## WHAT IS EXPECTED
Transcribe each of the following lines precisely as it appears, preserving every character.

## WORKING DATA
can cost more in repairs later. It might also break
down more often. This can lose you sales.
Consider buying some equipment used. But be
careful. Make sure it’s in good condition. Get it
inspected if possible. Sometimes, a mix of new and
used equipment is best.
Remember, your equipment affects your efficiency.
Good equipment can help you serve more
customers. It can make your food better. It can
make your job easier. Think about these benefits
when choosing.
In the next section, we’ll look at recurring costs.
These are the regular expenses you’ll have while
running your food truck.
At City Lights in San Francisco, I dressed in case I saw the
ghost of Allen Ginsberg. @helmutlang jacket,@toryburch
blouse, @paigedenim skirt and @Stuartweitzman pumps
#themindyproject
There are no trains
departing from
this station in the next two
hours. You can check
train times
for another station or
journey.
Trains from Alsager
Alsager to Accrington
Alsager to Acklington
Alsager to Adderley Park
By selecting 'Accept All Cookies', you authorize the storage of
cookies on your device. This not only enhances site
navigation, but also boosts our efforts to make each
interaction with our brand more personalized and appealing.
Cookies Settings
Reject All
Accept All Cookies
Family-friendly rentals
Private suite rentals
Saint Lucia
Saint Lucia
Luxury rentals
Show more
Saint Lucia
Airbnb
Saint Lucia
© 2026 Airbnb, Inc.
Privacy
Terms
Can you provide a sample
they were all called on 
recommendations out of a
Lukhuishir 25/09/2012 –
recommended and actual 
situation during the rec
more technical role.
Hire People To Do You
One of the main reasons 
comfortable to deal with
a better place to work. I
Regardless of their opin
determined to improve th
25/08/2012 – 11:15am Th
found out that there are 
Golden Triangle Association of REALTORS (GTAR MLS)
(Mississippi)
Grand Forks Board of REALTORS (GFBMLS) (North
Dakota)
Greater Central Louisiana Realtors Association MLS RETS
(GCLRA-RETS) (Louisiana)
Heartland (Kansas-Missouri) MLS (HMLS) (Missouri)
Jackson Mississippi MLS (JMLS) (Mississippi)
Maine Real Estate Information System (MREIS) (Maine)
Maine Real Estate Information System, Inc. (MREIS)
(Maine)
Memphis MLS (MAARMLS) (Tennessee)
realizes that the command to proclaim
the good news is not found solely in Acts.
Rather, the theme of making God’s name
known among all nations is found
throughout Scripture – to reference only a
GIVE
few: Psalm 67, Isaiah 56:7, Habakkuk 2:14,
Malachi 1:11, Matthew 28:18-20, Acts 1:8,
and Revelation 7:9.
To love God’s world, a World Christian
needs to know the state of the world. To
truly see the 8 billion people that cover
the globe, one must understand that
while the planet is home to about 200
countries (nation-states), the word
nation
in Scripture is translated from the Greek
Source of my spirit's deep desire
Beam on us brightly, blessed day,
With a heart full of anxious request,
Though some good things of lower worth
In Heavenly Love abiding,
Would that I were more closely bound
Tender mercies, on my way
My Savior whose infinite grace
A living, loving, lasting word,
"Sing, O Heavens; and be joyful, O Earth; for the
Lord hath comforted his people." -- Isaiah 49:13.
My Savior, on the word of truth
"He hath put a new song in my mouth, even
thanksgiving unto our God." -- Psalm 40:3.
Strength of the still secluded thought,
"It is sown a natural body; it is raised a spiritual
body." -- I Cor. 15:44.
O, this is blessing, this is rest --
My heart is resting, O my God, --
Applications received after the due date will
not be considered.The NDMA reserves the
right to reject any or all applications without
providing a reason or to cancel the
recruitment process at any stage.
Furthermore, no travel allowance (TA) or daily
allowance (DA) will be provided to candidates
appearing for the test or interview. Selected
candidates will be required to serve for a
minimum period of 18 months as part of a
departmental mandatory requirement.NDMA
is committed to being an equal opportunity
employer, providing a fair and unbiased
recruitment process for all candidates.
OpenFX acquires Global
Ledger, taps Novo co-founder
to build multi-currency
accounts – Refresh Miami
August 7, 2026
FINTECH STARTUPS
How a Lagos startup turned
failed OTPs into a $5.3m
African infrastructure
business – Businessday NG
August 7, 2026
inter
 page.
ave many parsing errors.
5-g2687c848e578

## EXERCISE RESULT
can cost more in repairs later. It might also break
down more often. This can lose you sales.
Consider buying some equipment used. But be
careful. Make sure it’s in good condition. Get it
inspected if possible. Sometimes, a mix of new and
used equipment is best.
Remember, your equipment affects your efficiency.
Good equipment can help you serve more
customers. It can make your food better. It can
make your job easier. Think about these benefits
when choosing.
In the next section, we’ll look at recurring costs.
These are the regular expenses you’ll have while
running your food truck.
At City Lights in San Francisco, I dressed in case I saw the
ghost of Allen Ginsberg. @helmutlang jacket,@toryburch
blouse, @paigedenim skirt and @Stuartweitzman pumps
#themindyproject
There are no trains
departing from
this station in the next two
hours. You can check
train times
for another station or
journey.
Trains from Alsager
Alsager to Accrington
Alsager to Acklington
Alsager to Adderley Park
By selecting 'Accept All Cookies', you authorize the storage of
cookies on your device. This not only enhances site
navigation, but also boosts our efforts to make each
interaction with our brand more personalized and appealing.
Cookies Settings
Reject All
Accept All Cookies
Family-friendly rentals
Private suite rentals
Saint Lucia
Saint Lucia
Luxury rentals
Show more
Saint Lucia
Airbnb
Saint Lucia
© 2026 Airbnb, Inc.
Privacy
Terms
Can you provide a sample
they were all called on 
recommendations out of a
Lukhuishir 25/09/2012 –
recommended and actual 
situation during the rec
more technical role.
Hire People To Do You
One of the main reasons 
comfortable to deal with
a better place to work. I
Regardless of their opin
determined to improve th
25/08/2012 – 11:15am Th
found out that there are 
Golden Triangle Association of REALTORS (GTAR MLS)
(Mississippi)
Grand Forks Board of REALTORS (GFBMLS) (North
Dakota)
Greater Central Louisiana Realtors Association MLS RETS
(GCLRA-RETS) (Louisiana)
Heartland (Kansas-Missouri) MLS (HMLS) (Missouri)
Jackson Mississippi MLS (JMLS) (Mississippi)
Maine Real Estate Information System (MREIS) (Maine)
Maine Real Estate Information System, Inc. (MREIS)
(Maine)
Memphis MLS (MAARMLS) (Tennessee)
realizes that the command to proclaim
the good news is not found solely in Acts.
Rather, the theme of making God’s name
known among all nations is found
throughout Scripture – to reference only a
GIVE
few: Psalm 67, Isaiah 56:7, Habakkuk 2:14,
Malachi 1:11, Matthew 28:18-20, Acts 1:8,
and Revelation 7:9.
To love God’s world, a World Christian
needs to know the state of the world. To
truly see the 8 billion people that cover
the globe, one must understand that
while the planet is home to about 200
countries (nation-states), the word
nation
in Scripture is translated from the Greek
Source of my spirit's deep desire
Beam on us brightly, blessed day,
With a heart full of anxious request,
Though some good things of lower worth
In Heavenly Love abiding,
Would that I were more closely bound
Tender mercies, on my way
My Savior whose infinite grace
A living, loving, lasting word,
"Sing, O Heavens; and be joyful, O Earth; for the
Lord hath comforted his people." -- Isaiah 49:13.
My Savior, on the word of truth
"He hath put a new song in my mouth, even
thanksgiving unto our God." -- Psalm 40:3.
Strength of the still secluded thought,
"It is sown a natural body; it is raised a spiritual
body." -- I Cor. 15:44.
O, this is blessing, this is rest --
My heart is resting, O my God, --
Applications received after the due date will
not be considered.The NDMA reserves the
right to reject any or all applications without
providing a reason or to cancel the
recruitment process at any stage.
Furthermore, no travel allowance (TA) or daily
allowance (DA) will be provided to candidates
appearing for the test or interview. Selected
candidates will be required to serve for a
minimum period of 18 months as part of a
departmental mandatory requirement.NDMA
is committed to being an equal opportunity
employer, providing a fair and unbiased
recruitment process for all candidates.
OpenFX acquires Global
Ledger, taps Novo co-founder
to build multi-currency
accounts – Refresh Miami
August 7, 2026
FINTECH STARTUPS
How a Lagos startup turned
failed OTPs into a $5.3m
African infrastructure
business – Businessday NG
August 7, 2026
inter
 page.
ave many parsing errors.
5-g2687c848e578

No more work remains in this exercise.